Flat peaches are usually sweeter than other peaches, but still have a recognizable peach taste. They are said to be more complex-tasting and flavorful, often described as possessing undertones of almond.

==Other names==
They are known by many other names, including doughnut peach or donut peach, paraguayo peach, pan tao peach, saucer peach, flat peach, belly-up peach, UFO peach, Chinese flat peach, hat peach, anjeer peach (meaning "fig peach"), custard peach, wild peach, white peach, pumpkin peach, squashed peach, bagel peach, or pita peach.

==History==
Despite commonly being called paraguayos in trade, there were no peaches of any variety in Paraguay before the early-mid 16th century, and today's flat peach probably originated in China - supposedly in the 19th century, but this is merely the first time they came to widespread notice in Western countries. In China, it was known before then as pántáo (蟠桃 (coiled peach)), and made a significant appearance in the 16th-century novel Journey to the West, in which the Jade Emperor tasks Wukong to take charge of the Pan Tao Yuan ("Coiled Peaches Garden"). Later on, Wukong eats most of the rarer species of fruit in the garden and gains eternal life.

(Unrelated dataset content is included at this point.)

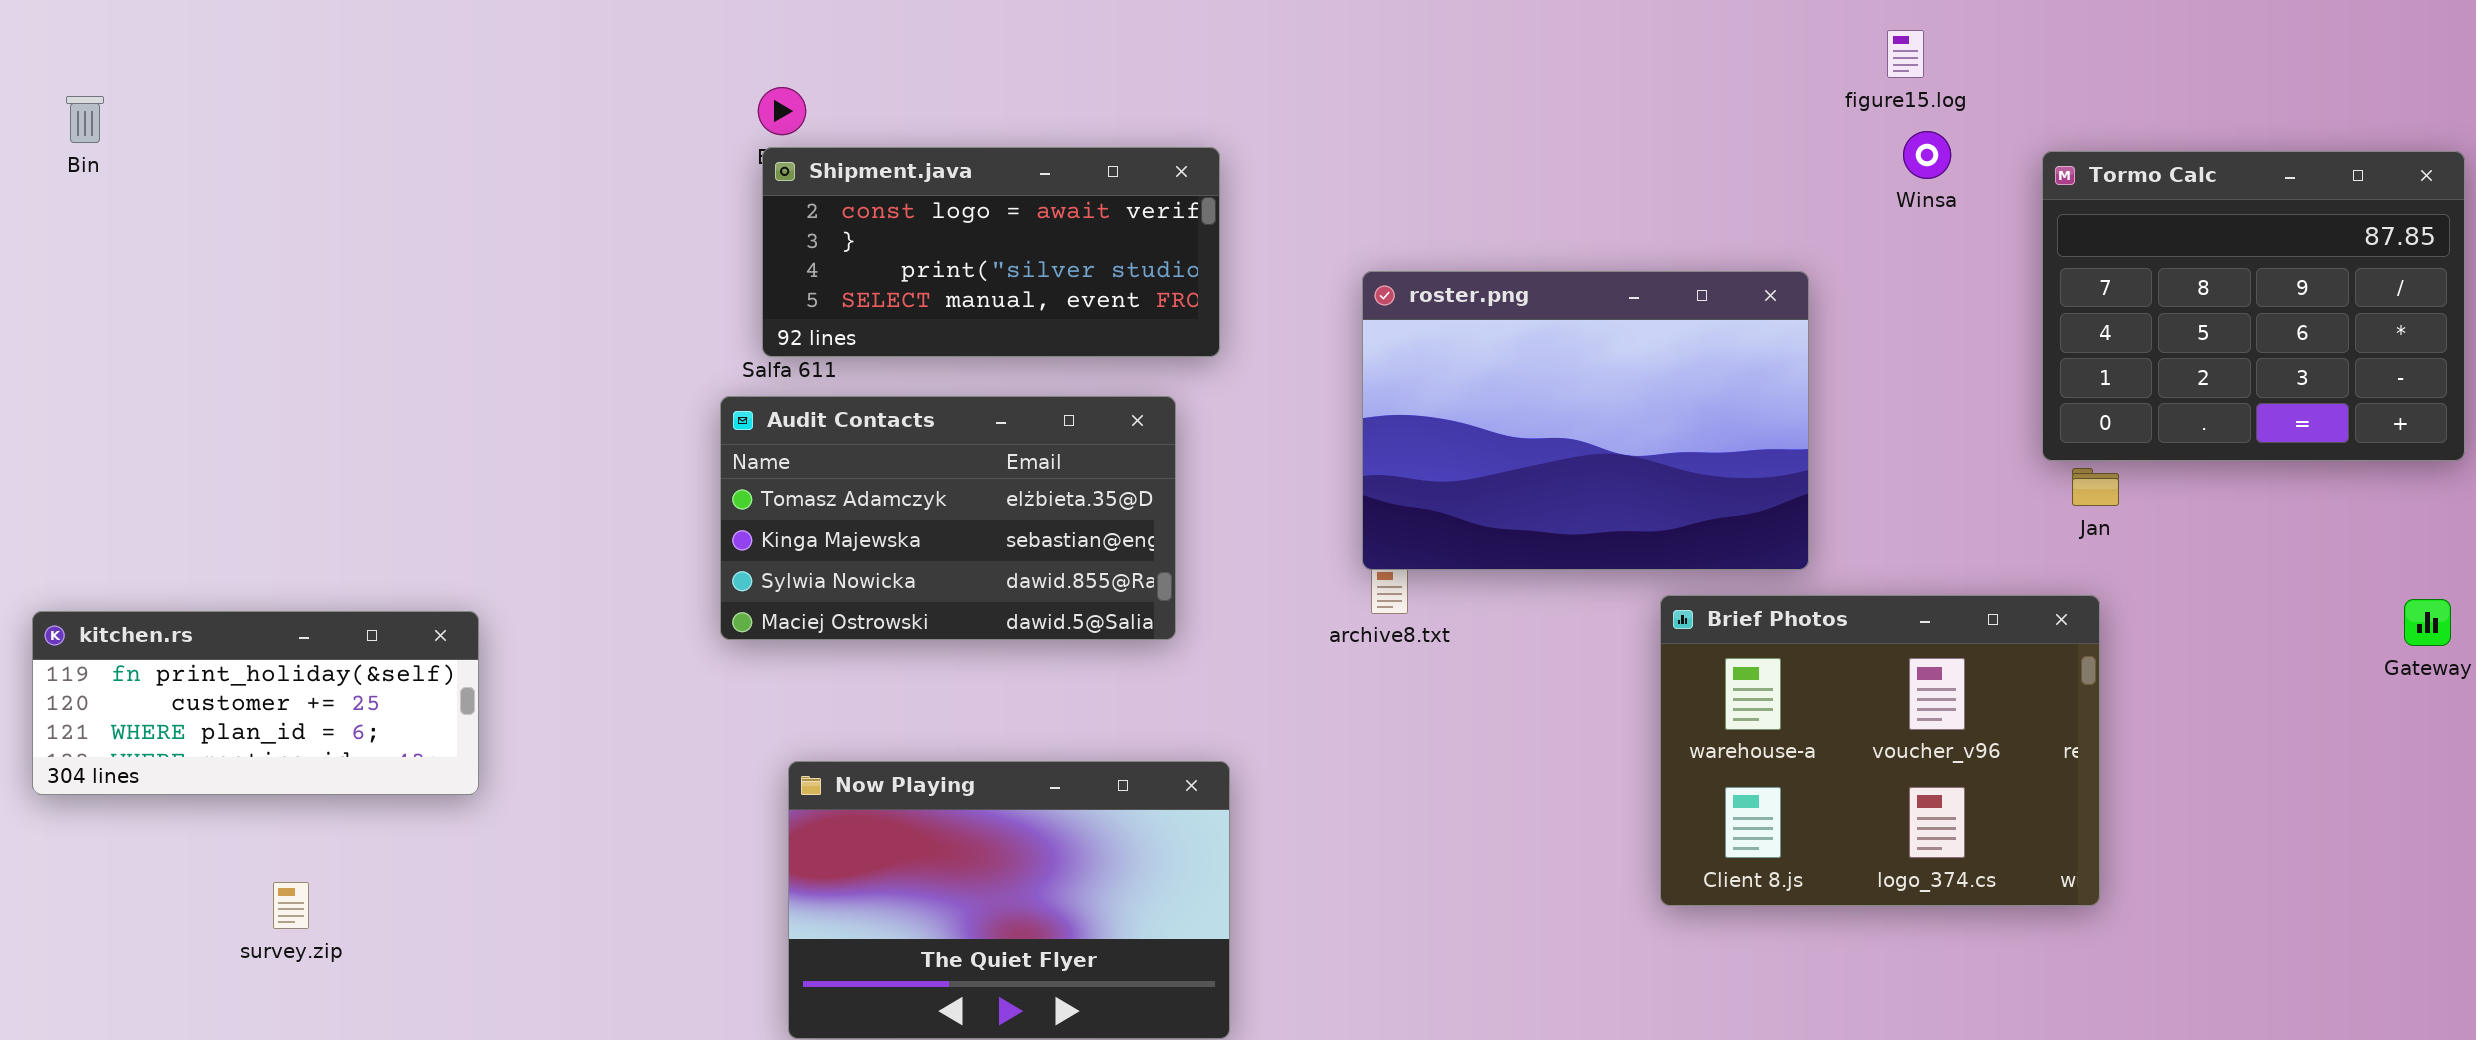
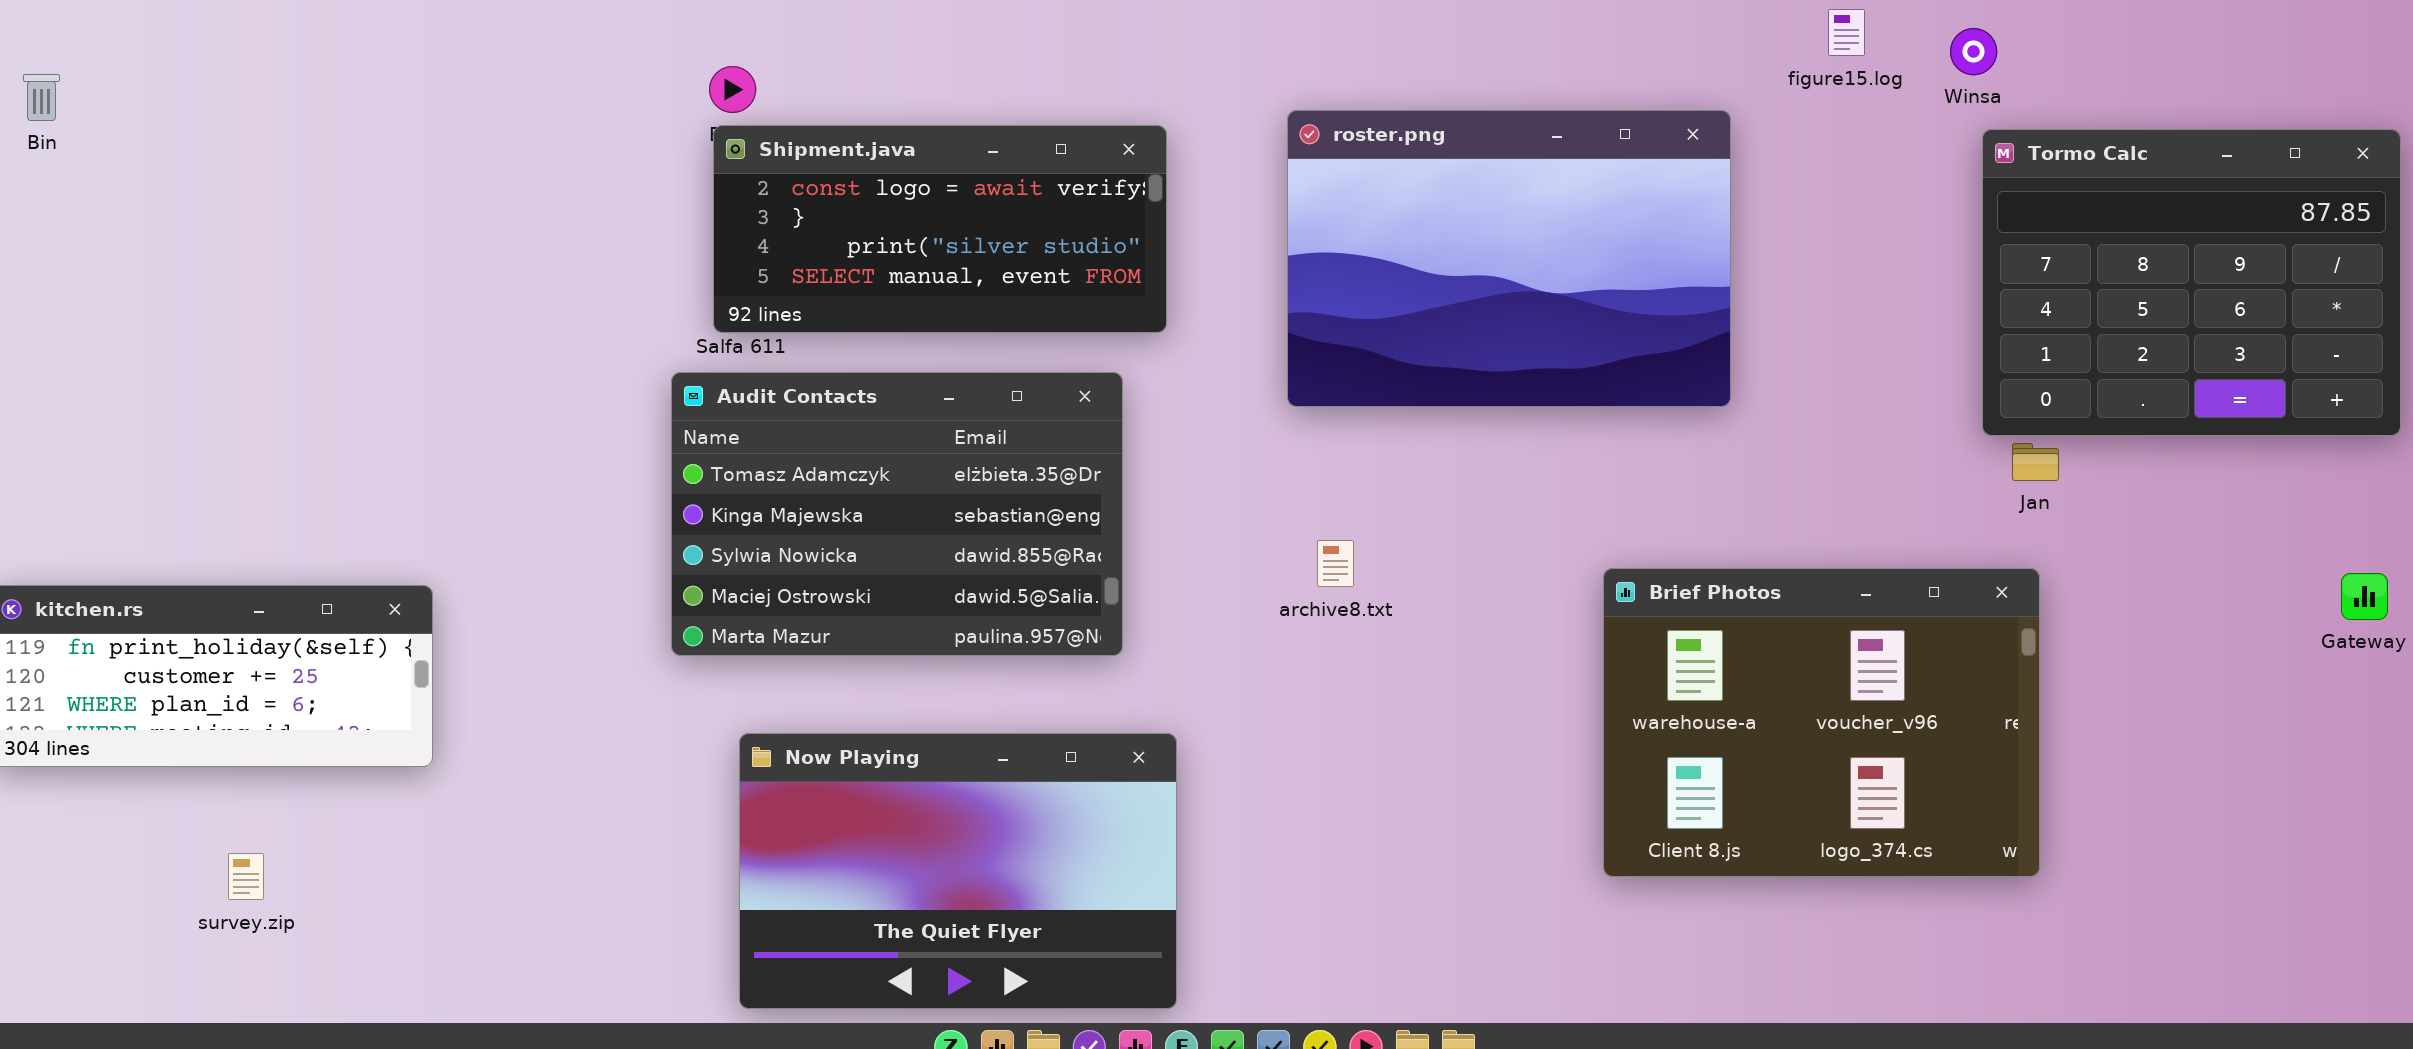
Winsa: [1903,131,1951,179] -> [1950,28,1997,75], moved
roster.png: [1362,271,1809,570] -> [1287,110,1731,407], moved
Audit Contacts: [720,396,1176,640] -> [671,372,1123,656], resized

It was introduced to the United States from China in 1869. However, peaches with such a fruit shape have been noted even before the Modern Era: in the Kitāb aṣ-ṣaidana fi 'ṭ-ṭibb by al-Bīrūnī (973-1050), a particular variety of peach is described as being shaped as if squashed by a kafīt (a spatula for preparing barbecued dishes like kufta) from both ends, and containing a hazelnut-sized kernel with brittle shell - in other words, differing from a normal peach in exactly the same obvious details as does the flat peach of today. Al-Bīrūnī's work describes notable crops and medicinal plants focusing on the region between Mesopotamia and today's Pakistan, and considering how easily ripe peaches spoil in transport, this variety must have been local produce (while the kernel might still be recognizably different in a dried flat peach, the shape as described by al-Bīrūnī would not). Though al-Bīrūnī does not discuss a wide range of Chinese pharmacopoeia in his book, the central section of the Silk Road ran immediately to the north of the region where al-Bīrūnī's flat peaches were grown, and if today's flat peaches are not produced by convergent evolution, flat-peach seeds or young trees must have been traded between the Mideast and China for the fruit's novelty value more than a millennium ago already. In this case, though the direction of this trade is not readily determinable, they would be an heirloom variety more than 1000 years old.